Enunciado: Imprime sin modificaciones el fragmento del texto de análisis comprendido desde "En 2015, en" hasta "los ‘príncipes soviéticos’.", ambos inclusive.

El 16 de enero de 1547, Iván IV era coronado zar de todas las Rusias en la catedral de la Dormición del Kremlin. Tenía dieciséis años.
Pese a que no era más que el duque de Moscú, las élites de su feudo estaban convencidas desde tiempos de su abuelo, Iván III (1440-1505), de que su linaje estaba llamado rescatar a los eslavos orientales, darles una patria común y refundar la iglesia ortodoxa. Por ello, adoptó para sí el título de ‘césar’ (en ruso, ‘zar’), y se proclamó rey del ‘Gran Rus’ (Rusia), jurando recuperar Kiev y devolverle su gloria.
Las cosas no le fueron mal. En apenas veinte años triplicó la superficie de sus dominios, conquistó casi toda la cuenca del Volga y, tras empujar a los kanatos tártaros hacia los confines de Siberia, logró expandir sus fronteras hasta los Urales y el mar Caspio. Durante el proceso, conformó una oligarquía profundamente corrupta que ayudaba a sufragar sus campañas militares y, gobernando sus tierras con mano de hierro, desencadenó una brutal oleada de represión contra aquellos nobles que no le habían mostrado suficiente lealtad o respeto. Todo ello le hizo valedor del sobrenombre con el que es universalmente conocido: ‘el Terrible’.

En 2015, en declaraciones recogidas por la televisión nacional, el presidente ruso reivindicó la figura del monarca como un líder “brillante y reformista”. Rechazando la versión general, achacó su mala fama a la propaganda occidental de la época, orquestada desde El Vaticano, para presentar al rey de la Rusia ortodoxa como un bárbaro. Por entonces, sus niveles de aprobación estaban en su cénit. Tras la anexión de Crimea, el año anterior, más del 80% de sus compatriotas avalaban su gestión al frente del país según un sondeo del Levada Center, único centro de estadística ‘independiente’ del país.
de espía a presidente
Si Iván ‘El Terrible’ se coronó zar de Rusia como último de los príncipes kievitas, Putin ascendió al trono como el último de los ‘príncipes soviéticos’.
En 1989, la caída del muro de Berlín le sorprendió como segundo al mando de la oficina local del KGB en Dresde, por aquel entonces parte de la Alemania Oriental. Aunque la ciudad era un destino tranquilo que consideraba poco digno de sus aptitudes, Putin se enorgullecía de formar parte de un servicio de inteligencia en el que había intentado entrar desde su adolescencia. En 1969 se presentó en la sede de su ciudad solicitando incorporarse. Al igual que Iván el día de su coronación, tenía dieciséis años.

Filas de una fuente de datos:

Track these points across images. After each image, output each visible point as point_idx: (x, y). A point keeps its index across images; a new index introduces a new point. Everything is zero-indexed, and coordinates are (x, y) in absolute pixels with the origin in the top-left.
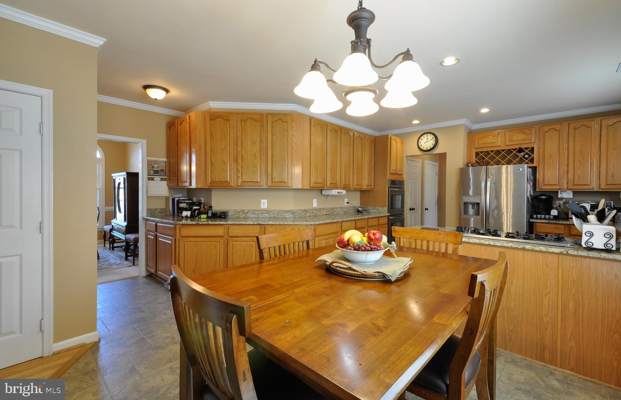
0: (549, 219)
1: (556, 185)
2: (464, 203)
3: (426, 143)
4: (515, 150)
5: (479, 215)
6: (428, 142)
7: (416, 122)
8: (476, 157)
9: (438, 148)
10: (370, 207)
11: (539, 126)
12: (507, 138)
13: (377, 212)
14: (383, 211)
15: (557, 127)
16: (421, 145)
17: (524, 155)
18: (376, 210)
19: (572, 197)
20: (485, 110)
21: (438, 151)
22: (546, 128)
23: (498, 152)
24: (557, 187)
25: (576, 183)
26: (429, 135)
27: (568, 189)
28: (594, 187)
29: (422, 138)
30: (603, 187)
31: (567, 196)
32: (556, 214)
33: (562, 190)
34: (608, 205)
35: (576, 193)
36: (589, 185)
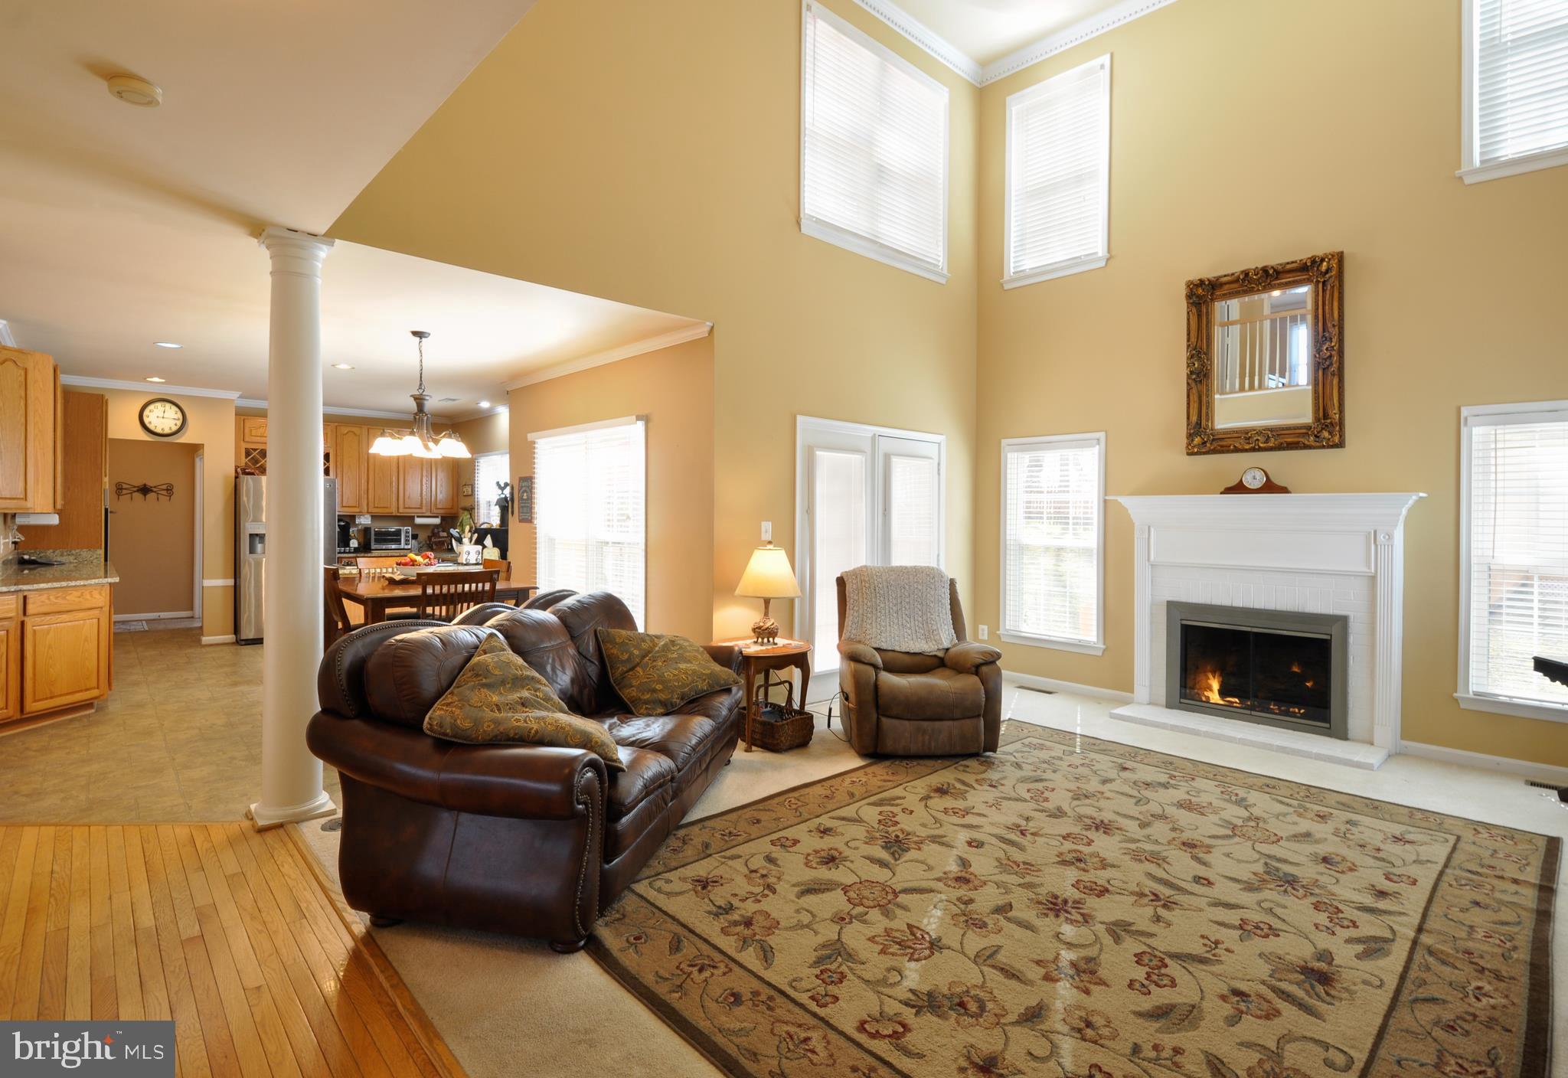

Resultado:
En 2015, en declaraciones recogidas por la televisión nacional, el presidente ruso reivindicó la figura del monarca como un líder “brillante y reformista”. Rechazando la versión general, achacó su mala fama a la propaganda occidental de la época, orquestada desde El Vaticano, para presentar al rey de la Rusia ortodoxa como un bárbaro. Por entonces, sus niveles de aprobación estaban en su cénit. Tras la anexión de Crimea, el año anterior, más del 80% de sus compatriotas avalaban su gestión al frente del país según un sondeo del Levada Center, único centro de estadística ‘independiente’ del país.
de espía a presidente
Si Iván ‘El Terrible’ se coronó zar de Rusia como último de los príncipes kievitas, Putin ascendió al trono como el último de los ‘príncipes soviéticos’.